ECLI:NL:RBAMS:2022:5769
Rechtbank Amsterdam
- Raadkamer
- Rechtspraak.nl
Bevoegdheid rechter-commissaris bij klinische observatie van verdachte na pro forma zitting
In deze zaak heeft de rechtbank Amsterdam op 27 september 2022 uitspraak gedaan in het hoger beroep tegen een beschikking van de rechter-commissaris, waarbij de verdachte ter observatie in het Pieter Baan Centrum (PBC) werd geplaatst. De verdachte, geboren in 1997 en momenteel gedetineerd, had op 7 september 2022 hoger beroep ingesteld tegen de beschikking van de rechter-commissaris van 6 september 2022. De rechtbank heeft de relevante stukken bekeken, waaronder de vordering van de officier van justitie en de beschikking van de rechter-commissaris. De rechtbank heeft op 19 september 2022 de officier van justitie, de verdachte en zijn raadsman gehoord.
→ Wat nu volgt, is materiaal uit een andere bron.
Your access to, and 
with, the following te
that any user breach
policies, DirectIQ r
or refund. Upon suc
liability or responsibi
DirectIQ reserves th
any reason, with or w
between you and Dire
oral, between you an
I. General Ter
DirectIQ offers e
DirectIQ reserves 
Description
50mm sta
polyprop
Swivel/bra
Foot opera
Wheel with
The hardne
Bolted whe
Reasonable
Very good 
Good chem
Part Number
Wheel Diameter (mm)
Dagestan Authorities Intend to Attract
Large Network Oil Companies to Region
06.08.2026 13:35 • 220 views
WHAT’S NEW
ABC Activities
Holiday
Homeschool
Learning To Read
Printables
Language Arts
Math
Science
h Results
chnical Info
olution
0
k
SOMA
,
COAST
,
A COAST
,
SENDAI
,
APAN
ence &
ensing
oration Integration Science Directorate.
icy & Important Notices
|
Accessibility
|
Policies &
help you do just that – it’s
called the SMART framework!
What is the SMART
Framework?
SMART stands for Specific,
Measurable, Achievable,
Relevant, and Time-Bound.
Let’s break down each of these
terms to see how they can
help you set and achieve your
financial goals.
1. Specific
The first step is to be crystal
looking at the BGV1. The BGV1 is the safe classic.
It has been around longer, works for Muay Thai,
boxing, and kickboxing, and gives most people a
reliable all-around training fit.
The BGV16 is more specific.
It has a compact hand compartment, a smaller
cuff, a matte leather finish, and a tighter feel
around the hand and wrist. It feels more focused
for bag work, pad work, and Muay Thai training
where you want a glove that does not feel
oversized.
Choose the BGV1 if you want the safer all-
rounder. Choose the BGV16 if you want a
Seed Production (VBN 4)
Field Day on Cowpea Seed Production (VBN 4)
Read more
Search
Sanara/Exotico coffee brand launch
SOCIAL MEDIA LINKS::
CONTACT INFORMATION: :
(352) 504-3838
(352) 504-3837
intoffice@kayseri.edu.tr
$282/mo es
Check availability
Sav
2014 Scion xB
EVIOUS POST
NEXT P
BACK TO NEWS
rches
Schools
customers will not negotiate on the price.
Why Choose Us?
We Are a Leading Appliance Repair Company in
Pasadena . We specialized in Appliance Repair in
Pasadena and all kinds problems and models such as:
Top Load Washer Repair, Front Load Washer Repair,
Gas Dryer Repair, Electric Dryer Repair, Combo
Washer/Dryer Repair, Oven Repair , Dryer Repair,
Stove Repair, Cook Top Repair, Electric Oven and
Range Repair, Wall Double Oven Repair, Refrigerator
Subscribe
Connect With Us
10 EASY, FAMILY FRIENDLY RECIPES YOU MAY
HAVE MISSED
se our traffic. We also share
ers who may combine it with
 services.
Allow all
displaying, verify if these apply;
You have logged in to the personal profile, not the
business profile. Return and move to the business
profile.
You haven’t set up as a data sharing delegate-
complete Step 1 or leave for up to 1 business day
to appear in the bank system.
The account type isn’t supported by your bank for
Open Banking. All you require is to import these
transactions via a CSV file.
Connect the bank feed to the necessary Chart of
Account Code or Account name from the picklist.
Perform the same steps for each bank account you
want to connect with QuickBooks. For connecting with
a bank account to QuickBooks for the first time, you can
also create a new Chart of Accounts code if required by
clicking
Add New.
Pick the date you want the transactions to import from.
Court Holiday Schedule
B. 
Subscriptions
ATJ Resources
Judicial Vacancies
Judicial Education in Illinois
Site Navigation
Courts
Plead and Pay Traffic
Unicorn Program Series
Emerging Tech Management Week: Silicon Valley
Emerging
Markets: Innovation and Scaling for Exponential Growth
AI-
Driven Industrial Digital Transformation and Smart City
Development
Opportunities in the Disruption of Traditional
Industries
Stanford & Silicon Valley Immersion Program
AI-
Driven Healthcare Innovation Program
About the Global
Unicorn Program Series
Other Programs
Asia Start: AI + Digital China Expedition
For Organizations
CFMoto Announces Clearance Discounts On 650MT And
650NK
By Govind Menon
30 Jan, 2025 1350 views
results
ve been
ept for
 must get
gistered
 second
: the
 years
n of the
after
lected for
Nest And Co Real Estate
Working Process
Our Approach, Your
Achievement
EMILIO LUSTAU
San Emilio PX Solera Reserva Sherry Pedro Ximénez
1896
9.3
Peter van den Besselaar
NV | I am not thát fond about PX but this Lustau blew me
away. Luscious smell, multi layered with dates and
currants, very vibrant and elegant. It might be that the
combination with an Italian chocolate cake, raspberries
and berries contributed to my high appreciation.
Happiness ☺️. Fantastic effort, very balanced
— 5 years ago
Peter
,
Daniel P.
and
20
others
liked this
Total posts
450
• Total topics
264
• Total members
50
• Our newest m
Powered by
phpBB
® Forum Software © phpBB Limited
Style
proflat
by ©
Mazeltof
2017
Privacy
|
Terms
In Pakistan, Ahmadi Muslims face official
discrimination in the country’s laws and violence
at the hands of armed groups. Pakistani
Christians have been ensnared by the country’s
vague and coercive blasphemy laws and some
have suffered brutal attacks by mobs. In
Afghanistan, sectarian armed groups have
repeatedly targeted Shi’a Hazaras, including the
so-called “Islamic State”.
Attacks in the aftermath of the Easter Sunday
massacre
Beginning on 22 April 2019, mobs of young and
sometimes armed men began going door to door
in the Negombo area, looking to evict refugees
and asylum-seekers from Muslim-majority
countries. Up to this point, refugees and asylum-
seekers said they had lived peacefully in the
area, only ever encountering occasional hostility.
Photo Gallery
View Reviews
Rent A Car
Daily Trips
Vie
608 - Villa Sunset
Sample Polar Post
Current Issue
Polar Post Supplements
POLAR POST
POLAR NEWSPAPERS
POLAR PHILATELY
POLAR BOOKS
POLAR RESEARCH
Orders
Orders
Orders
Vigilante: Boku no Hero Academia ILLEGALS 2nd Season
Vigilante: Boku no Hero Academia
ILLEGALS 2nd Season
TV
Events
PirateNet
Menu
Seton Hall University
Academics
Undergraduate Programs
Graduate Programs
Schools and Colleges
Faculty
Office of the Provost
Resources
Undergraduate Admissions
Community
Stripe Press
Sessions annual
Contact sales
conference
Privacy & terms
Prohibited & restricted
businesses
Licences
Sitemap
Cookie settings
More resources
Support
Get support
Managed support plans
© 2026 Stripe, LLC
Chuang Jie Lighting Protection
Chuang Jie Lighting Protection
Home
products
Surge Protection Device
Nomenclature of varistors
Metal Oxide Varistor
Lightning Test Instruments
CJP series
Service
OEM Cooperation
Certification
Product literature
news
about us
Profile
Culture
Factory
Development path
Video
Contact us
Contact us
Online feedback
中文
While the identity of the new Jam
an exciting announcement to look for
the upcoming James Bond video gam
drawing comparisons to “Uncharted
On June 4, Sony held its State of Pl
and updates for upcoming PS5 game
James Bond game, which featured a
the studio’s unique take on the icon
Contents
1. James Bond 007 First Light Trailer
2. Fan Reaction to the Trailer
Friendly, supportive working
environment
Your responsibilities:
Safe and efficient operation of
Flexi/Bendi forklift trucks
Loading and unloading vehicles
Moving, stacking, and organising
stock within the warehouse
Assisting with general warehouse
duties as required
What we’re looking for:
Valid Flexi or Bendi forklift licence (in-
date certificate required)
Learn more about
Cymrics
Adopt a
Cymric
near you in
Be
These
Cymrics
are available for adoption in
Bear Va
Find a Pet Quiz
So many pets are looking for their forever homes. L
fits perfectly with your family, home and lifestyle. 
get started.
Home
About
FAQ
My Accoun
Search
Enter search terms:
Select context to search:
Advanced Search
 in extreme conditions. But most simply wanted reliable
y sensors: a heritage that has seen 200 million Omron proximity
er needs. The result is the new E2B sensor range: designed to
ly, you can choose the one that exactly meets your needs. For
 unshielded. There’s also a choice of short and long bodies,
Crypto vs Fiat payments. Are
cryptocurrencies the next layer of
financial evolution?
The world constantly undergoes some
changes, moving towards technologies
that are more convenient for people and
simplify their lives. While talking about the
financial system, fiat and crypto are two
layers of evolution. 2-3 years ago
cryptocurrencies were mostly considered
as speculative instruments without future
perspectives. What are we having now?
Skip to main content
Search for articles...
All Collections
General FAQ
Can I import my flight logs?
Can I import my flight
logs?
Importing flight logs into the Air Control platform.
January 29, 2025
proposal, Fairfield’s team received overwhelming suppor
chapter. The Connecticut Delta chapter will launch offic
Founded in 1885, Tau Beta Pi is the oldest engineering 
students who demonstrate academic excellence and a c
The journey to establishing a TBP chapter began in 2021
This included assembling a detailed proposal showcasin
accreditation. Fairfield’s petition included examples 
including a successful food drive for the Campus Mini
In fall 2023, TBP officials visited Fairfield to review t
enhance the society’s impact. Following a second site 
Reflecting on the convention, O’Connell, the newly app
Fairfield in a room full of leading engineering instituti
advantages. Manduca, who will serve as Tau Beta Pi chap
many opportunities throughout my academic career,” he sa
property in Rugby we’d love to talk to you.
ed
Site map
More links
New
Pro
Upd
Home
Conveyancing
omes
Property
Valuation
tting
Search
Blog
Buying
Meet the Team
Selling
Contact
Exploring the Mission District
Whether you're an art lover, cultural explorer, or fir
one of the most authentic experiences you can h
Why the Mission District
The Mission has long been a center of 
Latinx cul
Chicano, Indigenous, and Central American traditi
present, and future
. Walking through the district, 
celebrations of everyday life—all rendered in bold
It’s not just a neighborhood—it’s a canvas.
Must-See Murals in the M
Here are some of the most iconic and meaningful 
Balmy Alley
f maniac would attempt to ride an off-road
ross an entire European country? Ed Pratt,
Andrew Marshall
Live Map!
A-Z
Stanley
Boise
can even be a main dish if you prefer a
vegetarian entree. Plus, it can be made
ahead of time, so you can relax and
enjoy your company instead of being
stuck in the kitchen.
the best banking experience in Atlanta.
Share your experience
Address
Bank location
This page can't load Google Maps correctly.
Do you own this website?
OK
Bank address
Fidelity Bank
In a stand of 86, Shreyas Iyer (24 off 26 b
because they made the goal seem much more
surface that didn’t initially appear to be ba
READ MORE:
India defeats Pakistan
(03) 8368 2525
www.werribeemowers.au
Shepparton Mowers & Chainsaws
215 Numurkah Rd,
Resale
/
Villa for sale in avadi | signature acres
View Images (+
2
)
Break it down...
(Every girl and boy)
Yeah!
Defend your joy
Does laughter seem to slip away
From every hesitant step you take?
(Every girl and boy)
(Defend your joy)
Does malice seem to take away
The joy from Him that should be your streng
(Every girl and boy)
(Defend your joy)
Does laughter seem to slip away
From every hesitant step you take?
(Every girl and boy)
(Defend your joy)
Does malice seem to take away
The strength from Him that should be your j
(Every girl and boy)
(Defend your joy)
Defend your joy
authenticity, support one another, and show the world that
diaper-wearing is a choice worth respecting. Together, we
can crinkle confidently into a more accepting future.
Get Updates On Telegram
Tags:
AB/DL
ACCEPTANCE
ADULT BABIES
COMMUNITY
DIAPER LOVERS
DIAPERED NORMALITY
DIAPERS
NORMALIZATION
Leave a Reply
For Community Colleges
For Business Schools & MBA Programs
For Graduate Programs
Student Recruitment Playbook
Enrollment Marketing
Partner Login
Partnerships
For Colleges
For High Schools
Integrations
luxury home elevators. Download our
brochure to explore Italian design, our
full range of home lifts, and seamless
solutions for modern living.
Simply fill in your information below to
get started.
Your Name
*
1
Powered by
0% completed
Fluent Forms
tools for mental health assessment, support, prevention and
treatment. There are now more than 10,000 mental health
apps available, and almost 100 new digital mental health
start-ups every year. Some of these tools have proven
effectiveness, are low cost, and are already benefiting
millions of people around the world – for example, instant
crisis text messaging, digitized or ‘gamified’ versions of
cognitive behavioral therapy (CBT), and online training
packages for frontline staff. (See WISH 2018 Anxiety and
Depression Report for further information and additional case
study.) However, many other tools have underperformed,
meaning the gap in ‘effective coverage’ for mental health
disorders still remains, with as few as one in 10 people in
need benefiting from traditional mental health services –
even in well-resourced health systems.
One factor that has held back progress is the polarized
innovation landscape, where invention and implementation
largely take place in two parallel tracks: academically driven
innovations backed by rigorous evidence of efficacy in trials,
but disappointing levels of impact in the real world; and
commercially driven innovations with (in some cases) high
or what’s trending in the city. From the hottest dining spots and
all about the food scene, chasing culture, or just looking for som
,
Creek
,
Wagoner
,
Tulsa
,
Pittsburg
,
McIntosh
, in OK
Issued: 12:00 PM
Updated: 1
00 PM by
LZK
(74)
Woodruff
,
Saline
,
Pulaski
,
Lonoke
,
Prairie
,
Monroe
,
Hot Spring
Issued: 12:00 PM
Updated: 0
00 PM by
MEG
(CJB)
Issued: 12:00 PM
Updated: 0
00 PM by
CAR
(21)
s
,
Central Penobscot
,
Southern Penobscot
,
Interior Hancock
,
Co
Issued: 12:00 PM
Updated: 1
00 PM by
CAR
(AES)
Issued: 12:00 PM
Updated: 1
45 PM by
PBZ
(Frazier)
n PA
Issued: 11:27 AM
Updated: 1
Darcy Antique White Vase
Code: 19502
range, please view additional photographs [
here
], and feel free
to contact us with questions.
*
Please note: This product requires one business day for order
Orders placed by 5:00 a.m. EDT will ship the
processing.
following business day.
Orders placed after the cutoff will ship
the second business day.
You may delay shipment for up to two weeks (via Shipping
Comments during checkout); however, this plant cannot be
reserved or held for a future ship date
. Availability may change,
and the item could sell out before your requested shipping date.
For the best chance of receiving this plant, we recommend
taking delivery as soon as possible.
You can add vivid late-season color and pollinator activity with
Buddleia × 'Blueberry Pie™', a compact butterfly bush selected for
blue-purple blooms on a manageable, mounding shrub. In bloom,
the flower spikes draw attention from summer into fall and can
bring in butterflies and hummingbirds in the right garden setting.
De verdachte betoogde dat de rechter-commissaris niet bevoegd was om te beslissen over de vordering van de officier van justitie, omdat de zaak al op 30 juni 2022 bij de zittingsrechter was behandeld. De raadsman voerde aan dat de klinische observatie niet noodzakelijk was, aangezien de verdachte slechts op kleine onderdelen niet had meegewerkt aan het onderzoek van de psycholoog. De officier van justitie stelde daarentegen dat de rechter-commissaris wel bevoegd was en dat de klinische observatie noodzakelijk was.
De rechtbank concludeerde dat de rechter-commissaris onbevoegd was om het bevel tot observatie te geven, omdat de zittingsrechter al met de behandeling van de zaak was begonnen. De rechtbank vernietigde daarom de beschikking van de rechter-commissaris en verklaarde het hoger beroep gegrond. De beslissing werd genomen in raadkamer door de rechters M.M.L.A.T. Doll, J. van Zijl en R. Godthelp, in aanwezigheid van griffier G. Alagöz.